Source records:
========

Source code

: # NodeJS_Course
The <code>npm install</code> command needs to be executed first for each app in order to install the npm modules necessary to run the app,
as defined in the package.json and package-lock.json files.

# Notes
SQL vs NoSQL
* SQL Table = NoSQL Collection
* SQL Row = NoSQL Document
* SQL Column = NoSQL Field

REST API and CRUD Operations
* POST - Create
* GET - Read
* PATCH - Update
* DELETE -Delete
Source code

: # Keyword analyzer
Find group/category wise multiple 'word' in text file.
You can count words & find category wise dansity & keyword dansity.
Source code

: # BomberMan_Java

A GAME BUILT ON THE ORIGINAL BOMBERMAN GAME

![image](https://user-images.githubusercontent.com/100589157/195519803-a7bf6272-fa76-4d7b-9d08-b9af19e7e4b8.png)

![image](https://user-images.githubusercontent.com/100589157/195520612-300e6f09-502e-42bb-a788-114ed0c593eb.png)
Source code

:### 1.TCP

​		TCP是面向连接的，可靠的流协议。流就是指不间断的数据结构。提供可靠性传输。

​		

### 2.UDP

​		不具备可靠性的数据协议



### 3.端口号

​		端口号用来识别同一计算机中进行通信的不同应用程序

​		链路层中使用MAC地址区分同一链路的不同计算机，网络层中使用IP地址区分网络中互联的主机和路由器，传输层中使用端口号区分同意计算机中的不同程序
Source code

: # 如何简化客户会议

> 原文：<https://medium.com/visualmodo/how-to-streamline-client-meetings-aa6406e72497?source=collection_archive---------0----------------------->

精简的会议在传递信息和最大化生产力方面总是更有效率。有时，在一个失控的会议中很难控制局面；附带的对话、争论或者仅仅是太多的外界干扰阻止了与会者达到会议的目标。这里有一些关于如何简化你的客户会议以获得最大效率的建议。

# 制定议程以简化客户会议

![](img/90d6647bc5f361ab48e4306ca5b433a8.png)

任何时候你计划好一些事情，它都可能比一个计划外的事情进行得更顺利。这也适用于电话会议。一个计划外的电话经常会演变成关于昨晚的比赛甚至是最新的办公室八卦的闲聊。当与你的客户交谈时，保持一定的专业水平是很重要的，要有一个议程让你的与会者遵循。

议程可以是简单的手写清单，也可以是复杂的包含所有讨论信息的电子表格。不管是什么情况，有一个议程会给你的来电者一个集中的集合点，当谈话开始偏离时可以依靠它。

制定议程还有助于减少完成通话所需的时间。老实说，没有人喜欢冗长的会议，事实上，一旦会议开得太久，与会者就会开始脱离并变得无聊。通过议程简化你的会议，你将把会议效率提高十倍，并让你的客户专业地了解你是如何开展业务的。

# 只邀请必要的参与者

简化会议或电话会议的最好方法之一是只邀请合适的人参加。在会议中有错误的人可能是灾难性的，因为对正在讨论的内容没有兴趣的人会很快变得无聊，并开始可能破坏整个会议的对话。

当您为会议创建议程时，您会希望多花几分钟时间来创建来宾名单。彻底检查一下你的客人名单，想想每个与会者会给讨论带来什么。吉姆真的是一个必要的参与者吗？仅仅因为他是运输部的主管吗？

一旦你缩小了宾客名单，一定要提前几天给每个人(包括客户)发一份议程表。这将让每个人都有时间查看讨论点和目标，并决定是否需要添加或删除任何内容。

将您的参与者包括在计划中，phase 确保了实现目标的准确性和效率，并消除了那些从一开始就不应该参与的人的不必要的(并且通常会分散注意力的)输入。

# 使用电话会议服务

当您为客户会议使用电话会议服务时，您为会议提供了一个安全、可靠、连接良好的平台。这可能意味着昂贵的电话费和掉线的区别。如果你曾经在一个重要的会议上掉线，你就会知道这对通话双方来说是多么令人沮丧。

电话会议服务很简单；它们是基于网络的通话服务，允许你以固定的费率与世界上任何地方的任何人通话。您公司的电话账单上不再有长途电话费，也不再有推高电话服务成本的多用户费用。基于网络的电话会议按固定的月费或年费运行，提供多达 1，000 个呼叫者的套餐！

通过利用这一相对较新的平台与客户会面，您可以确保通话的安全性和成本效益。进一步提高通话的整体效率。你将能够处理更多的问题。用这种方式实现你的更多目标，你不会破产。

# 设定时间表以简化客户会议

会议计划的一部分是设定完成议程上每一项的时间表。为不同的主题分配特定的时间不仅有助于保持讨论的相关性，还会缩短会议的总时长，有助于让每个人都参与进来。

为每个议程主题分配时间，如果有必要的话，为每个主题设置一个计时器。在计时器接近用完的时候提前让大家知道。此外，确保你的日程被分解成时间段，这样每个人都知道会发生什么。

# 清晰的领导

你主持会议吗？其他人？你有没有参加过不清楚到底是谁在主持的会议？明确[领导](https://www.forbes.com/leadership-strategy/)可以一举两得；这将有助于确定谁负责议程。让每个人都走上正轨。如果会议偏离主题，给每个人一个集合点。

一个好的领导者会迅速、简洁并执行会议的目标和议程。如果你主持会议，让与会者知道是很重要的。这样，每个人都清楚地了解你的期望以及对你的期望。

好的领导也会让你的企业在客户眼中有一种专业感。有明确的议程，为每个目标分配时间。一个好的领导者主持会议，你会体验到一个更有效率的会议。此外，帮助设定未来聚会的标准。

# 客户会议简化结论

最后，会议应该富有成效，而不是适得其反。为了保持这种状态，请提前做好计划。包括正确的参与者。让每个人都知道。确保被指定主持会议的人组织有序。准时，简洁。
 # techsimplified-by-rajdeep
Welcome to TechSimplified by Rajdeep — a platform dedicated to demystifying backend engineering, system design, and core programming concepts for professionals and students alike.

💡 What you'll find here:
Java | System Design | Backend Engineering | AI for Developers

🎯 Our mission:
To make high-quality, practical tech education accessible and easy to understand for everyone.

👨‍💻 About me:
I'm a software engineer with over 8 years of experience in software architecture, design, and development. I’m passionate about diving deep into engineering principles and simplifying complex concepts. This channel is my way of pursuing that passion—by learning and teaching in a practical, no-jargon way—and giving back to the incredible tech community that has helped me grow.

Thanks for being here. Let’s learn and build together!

========

Exercise goal: Please output each entry above exactly, leaving nothing out.

Response box:
Source code

: # NodeJS_Course
The <code>npm install</code> command needs to be executed first for each app in order to install the npm modules necessary to run the app,
as defined in the package.json and package-lock.json files.

# Notes
SQL vs NoSQL
* SQL Table = NoSQL Collection
* SQL Row = NoSQL Document
* SQL Column = NoSQL Field

REST API and CRUD Operations
* POST - Create
* GET - Read
* PATCH - Update
* DELETE -Delete
Source code

: # Keyword analyzer
Find group/category wise multiple 'word' in text file.
You can count words & find category wise dansity & keyword dansity.
Source code

: # BomberMan_Java

A GAME BUILT ON THE ORIGINAL BOMBERMAN GAME

![image](https://user-images.githubusercontent.com/100589157/195519803-a7bf6272-fa76-4d7b-9d08-b9af19e7e4b8.png)

![image](https://user-images.githubusercontent.com/100589157/195520612-300e6f09-502e-42bb-a788-114ed0c593eb.png)
Source code

:### 1.TCP

​		TCP是面向连接的，可靠的流协议。流就是指不间断的数据结构。提供可靠性传输。

​		

### 2.UDP

​		不具备可靠性的数据协议



### 3.端口号

​		端口号用来识别同一计算机中进行通信的不同应用程序

​		链路层中使用MAC地址区分同一链路的不同计算机，网络层中使用IP地址区分网络中互联的主机和路由器，传输层中使用端口号区分同意计算机中的不同程序
Source code

: # 如何简化客户会议

> 原文：<https://medium.com/visualmodo/how-to-streamline-client-meetings-aa6406e72497?source=collection_archive---------0----------------------->

精简的会议在传递信息和最大化生产力方面总是更有效率。有时，在一个失控的会议中很难控制局面；附带的对话、争论或者仅仅是太多的外界干扰阻止了与会者达到会议的目标。这里有一些关于如何简化你的客户会议以获得最大效率的建议。

# 制定议程以简化客户会议

![](img/90d6647bc5f361ab48e4306ca5b433a8.png)

任何时候你计划好一些事情，它都可能比一个计划外的事情进行得更顺利。这也适用于电话会议。一个计划外的电话经常会演变成关于昨晚的比赛甚至是最新的办公室八卦的闲聊。当与你的客户交谈时，保持一定的专业水平是很重要的，要有一个议程让你的与会者遵循。

议程可以是简单的手写清单，也可以是复杂的包含所有讨论信息的电子表格。不管是什么情况，有一个议程会给你的来电者一个集中的集合点，当谈话开始偏离时可以依靠它。

制定议程还有助于减少完成通话所需的时间。老实说，没有人喜欢冗长的会议，事实上，一旦会议开得太久，与会者就会开始脱离并变得无聊。通过议程简化你的会议，你将把会议效率提高十倍，并让你的客户专业地了解你是如何开展业务的。

# 只邀请必要的参与者

简化会议或电话会议的最好方法之一是只邀请合适的人参加。在会议中有错误的人可能是灾难性的，因为对正在讨论的内容没有兴趣的人会很快变得无聊，并开始可能破坏整个会议的对话。

当您为会议创建议程时，您会希望多花几分钟时间来创建来宾名单。彻底检查一下你的客人名单，想想每个与会者会给讨论带来什么。吉姆真的是一个必要的参与者吗？仅仅因为他是运输部的主管吗？

一旦你缩小了宾客名单，一定要提前几天给每个人(包括客户)发一份议程表。这将让每个人都有时间查看讨论点和目标，并决定是否需要添加或删除任何内容。

将您的参与者包括在计划中，phase 确保了实现目标的准确性和效率，并消除了那些从一开始就不应该参与的人的不必要的(并且通常会分散注意力的)输入。

# 使用电话会议服务

当您为客户会议使用电话会议服务时，您为会议提供了一个安全、可靠、连接良好的平台。这可能意味着昂贵的电话费和掉线的区别。如果你曾经在一个重要的会议上掉线，你就会知道这对通话双方来说是多么令人沮丧。

电话会议服务很简单；它们是基于网络的通话服务，允许你以固定的费率与世界上任何地方的任何人通话。您公司的电话账单上不再有长途电话费，也不再有推高电话服务成本的多用户费用。基于网络的电话会议按固定的月费或年费运行，提供多达 1，000 个呼叫者的套餐！

通过利用这一相对较新的平台与客户会面，您可以确保通话的安全性和成本效益。进一步提高通话的整体效率。你将能够处理更多的问题。用这种方式实现你的更多目标，你不会破产。

# 设定时间表以简化客户会议

会议计划的一部分是设定完成议程上每一项的时间表。为不同的主题分配特定的时间不仅有助于保持讨论的相关性，还会缩短会议的总时长，有助于让每个人都参与进来。

为每个议程主题分配时间，如果有必要的话，为每个主题设置一个计时器。在计时器接近用完的时候提前让大家知道。此外，确保你的日程被分解成时间段，这样每个人都知道会发生什么。

# 清晰的领导

你主持会议吗？其他人？你有没有参加过不清楚到底是谁在主持的会议？明确[领导](https://www.forbes.com/leadership-strategy/)可以一举两得；这将有助于确定谁负责议程。让每个人都走上正轨。如果会议偏离主题，给每个人一个集合点。

一个好的领导者会迅速、简洁并执行会议的目标和议程。如果你主持会议，让与会者知道是很重要的。这样，每个人都清楚地了解你的期望以及对你的期望。

好的领导也会让你的企业在客户眼中有一种专业感。有明确的议程，为每个目标分配时间。一个好的领导者主持会议，你会体验到一个更有效率的会议。此外，帮助设定未来聚会的标准。

# 客户会议简化结论

最后，会议应该富有成效，而不是适得其反。为了保持这种状态，请提前做好计划。包括正确的参与者。让每个人都知道。确保被指定主持会议的人组织有序。准时，简洁。
 # techsimplified-by-rajdeep
Welcome to TechSimplified by Rajdeep — a platform dedicated to demystifying backend engineering, system design, and core programming concepts for professionals and students alike.

💡 What you'll find here:
Java | System Design | Backend Engineering | AI for Developers

🎯 Our mission:
To make high-quality, practical tech education accessible and easy to understand for everyone.

👨‍💻 About me:
I'm a software engineer with over 8 years of experience in software architecture, design, and development. I’m passionate about diving deep into engineering principles and simplifying complex concepts. This channel is my way of pursuing that passion—by learning and teaching in a practical, no-jargon way—and giving back to the incredible tech community that has helped me grow.

Thanks for being here. Let’s learn and build together!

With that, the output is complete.